ATIVIDADES:
[a] Segundo o texto sobre o filme «Encanto», durante quanto tempo trabalhou Afonso Salcedo na longa-metragem?
[b] Prossiga o texto sobre o filme «Encanto» a partir da última frase apresentada.

TEXTO PARA LEITURA:
===============
Outro destaque deste filme Disney é que se debruça sobre uma família colombiana e mesmo na versão original tem muitas palavras em espanhol, o que não é comum.

“Quando nos juntámos com o Lin [Manuel Miranda], ele tinha falado de querer fazer algo especificamente da América Latina”, explicou o co-criador Byron Howard. “A Disney Animation tem esta boa tradição de contar histórias incríveis, emocionais. E há muitos lugares no mundo que as pessoas não conhecem”, afirmou.

Byron Howard, Jared Bush e Lin-Manuel Miranda viajaram pela Colômbia em pesquisa para o filme e a produtora Yvett Marino explicou na conferência que o tema adveio dessas jornadas.

“Há estes sítios, não só na Colômbia mas por toda a América Latina, que são considerados espirituais, especiais, como uma magia que lá reside”, descreveu. “Algumas pessoas referem-se a estes lugares como encantos”. Os criadores, imaginando que a terra ficcional do filme onde foi construída a comunidade era espiritual e a fonte de um milagre, usaram esse conceito no título.

“A Colômbia, sendo esta intersecção de cultura, dança, comida, tradição, foi um momento incrível para nós”, disse Byron Howard. “Voltámos com muita energia para pôr o máximo possível da Colômbia neste filme”.

Sendo um filme de animação musical, o trabalho do ator e compositor Lin-Manuel Miranda tornou-se crucial para o avanço da narrativa. Na conferência de imprensa, ele explicou que foi algo que o seu pai lhe disse que inspirou a personagem da avó Alma e que estar presente no começo do projeto gerou uma colaboração sem precedentes.

“Estar lá desde o início permitiu mais dar e receber do que tudo o que já experimentei em filmes de animação”, afirmou Miranda, que também musicou o filme Disney “Vaiana”. “Escrevi o número musical de abertura antes de termos um segundo ou terceiro atos”, contou.

“Encanto” é já considerado um dos melhores filmes de animação da Disney dos últimos anos e será uma das suas grandes apostas para o regresso às salas de cinema. O filme, com realização de Byron Howard, Jared Bush e Charise Castro Smith e produção de Yvett Merino e Clark Spencer, estreia-se na sexta-feira, 25 de novembro.

Luzes e sombras do novo filme da Disney têm a mão de um luso-americano

O artista luso-americano Afonso Salcedo é um dos responsáveis pelas luzes e sombras do novo filme animado da Disney.

A viver nos Estados Unidos há 17 anos, o artista de iluminação trabalhou na longa-metragem dos Walt Disney Animation Studios durante cerca de oito meses.

“Foi realmente dos projetos mais desafiantes [em] que alguma vez trabalhei”, disse à agência Lusa Afonso Salcedo, explicando que uma das razões para isso é a vibração colorida das imagens.

Na cultura colombiana, em que nos inspirámos para este filme, a cor é muito importante, na arquitetura, nos personagens, na roupa”, descreveu. “A cor enforma muito as emoções na história, por isso à medida que a emoção narrativa da história se altera durante o filme, as cores também se vão alterando”.
===============
DADOS FORNECIDOS:
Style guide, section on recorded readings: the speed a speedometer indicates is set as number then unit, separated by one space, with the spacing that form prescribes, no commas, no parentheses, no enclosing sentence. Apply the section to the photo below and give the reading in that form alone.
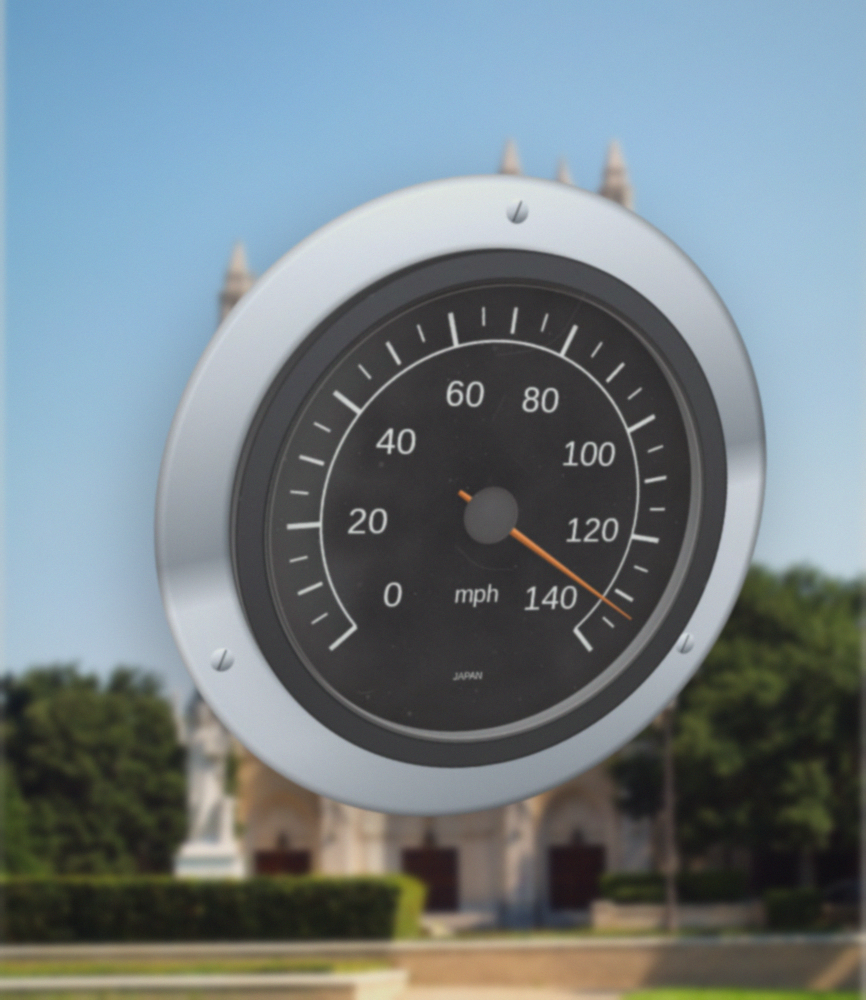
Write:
===============
RESPOSTAS ESCRITAS:
[a] Durante cerca de oito meses.

[b]
Como artista de iluminação, Afonso Salcedo fez parte da equipa responsável por trazer as emoções e a narrativa emocional do filme de forma visual, posicionando luzes, criando sombras, contraste e cor. Ou seja, tudo o que está relacionado com a imagem final que a pessoa vê projetada no ecrã quando vai ao cinema.

“É um desafio enorme como artista manter a espinha principal da história em termos de cor para conseguir fazer sentido no final, para não se perder e continuar um fluxo normal”, acrescentou. “Como [o filme] tem doze personagens principais, é um desafio ainda maior que o costume, porque é um mundo gigantesco e isso cria outros problemas”.

“É uma colaboração constante durante meses para conseguir chegar ao produto final”, detalhou Afonso Salcedo.

Às vezes nem há referência, porque nos chegam momentos únicos de uma sequência e não há uma ideia geral do que deve ser feito e tenho eu próprio de criar essa referência e tentar discutir como fazer, se com mais ou menos contraste ou saturação”.

O produto final, considerou o artista à Lusa, “é dos filmes mais emocionais e importante” que a Disney produziu desde há muito tempo.

“É das histórias mais incríveis que fizemos, porque traz uma cultura diferente e uma diversidade enorme a cinema de animação, o que é raro acontecer, infelizmente”, indicou Salcedo.

Frisando que a Disney está a fazer um esforço grande para contar histórias de outras culturas e outros países, o artista realçou a importância de trabalhar neste tipo de películas.

O filme explora a forma “como nós nos vemos, a nossa identidade, como crescemos em família”, disse. “A mensagem do que nós trazemos durante a nossa vida é muito importante, principalmente agora no mundo em que vivemos, que é tão caótico”, considerou.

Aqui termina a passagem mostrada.